**WHAT THE TASK REQUIRES:** Turn every line of text in the records below into a single numbered list, skipping blank lines and leaving the pictures out.

**DATA EXCERPTS:**
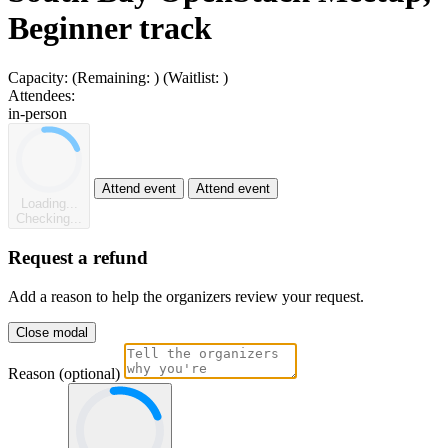
Beginner track
Capacity:
(Remaining:
)
(Waitlist:
)
Attendees:
in-person
Attend event
Attend event
Loading...
Checking...
Request a refund
Add a reason to help the organizers review your request.
Close modal
Reason (optional)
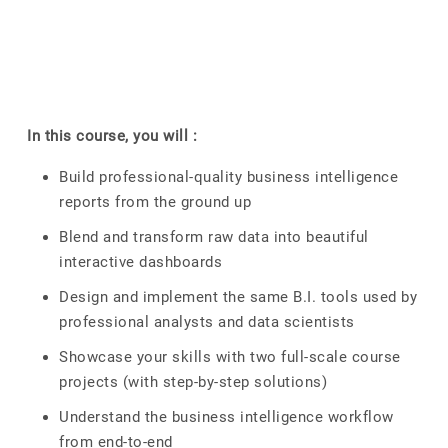
In this course, you will :
Build professional-quality business intelligence
reports from the ground up
Blend and transform raw data into beautiful
interactive dashboards
Design and implement the same B.I. tools used by
professional analysts and data scientists
Showcase your skills with two full-scale course
projects (with step-by-step solutions)
Understand the business intelligence workflow
from end-to-end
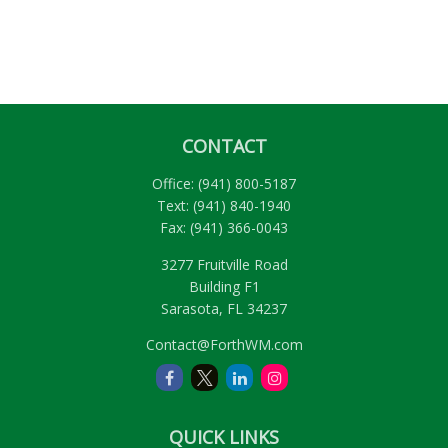
CONTACT
Office:
(941) 800-5187
Text:
(941) 840-1940
Fax:
(941) 366-0043
3277 Fruitville Road
Building F1
Sarasota,
FL
34237
Contact@ForthWM.com
QUICK LINKS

**SOLUTION TO THIS PROBLEM:**
1. Beginner track
2. Capacity:
3. (Remaining:
4. )
5. (Waitlist:
6. )
7. Attendees:
8. in-person
9. Attend event
10. Attend event
11. Loading...
12. Checking...
13. Request a refund
14. Add a reason to help the organizers review your request.
15. Close modal
16. Reason (optional)
17. In this course, you will :
18. Build professional-quality business intelligence
19. reports from the ground up
20. Blend and transform raw data into beautiful
21. interactive dashboards
22. Design and implement the same B.I. tools used by
23. professional analysts and data scientists
24. Showcase your skills with two full-scale course
25. projects (with step-by-step solutions)
26. Understand the business intelligence workflow
27. from end-to-end
28. CONTACT
29. Office:
30. (941) 800-5187
31. Text:
32. (941) 840-1940
33. Fax:
34. (941) 366-0043
35. 3277 Fruitville Road
36. Building F1
37. Sarasota,
38. FL
39. 34237
40. Contact@ForthWM.com
41. QUICK LINKS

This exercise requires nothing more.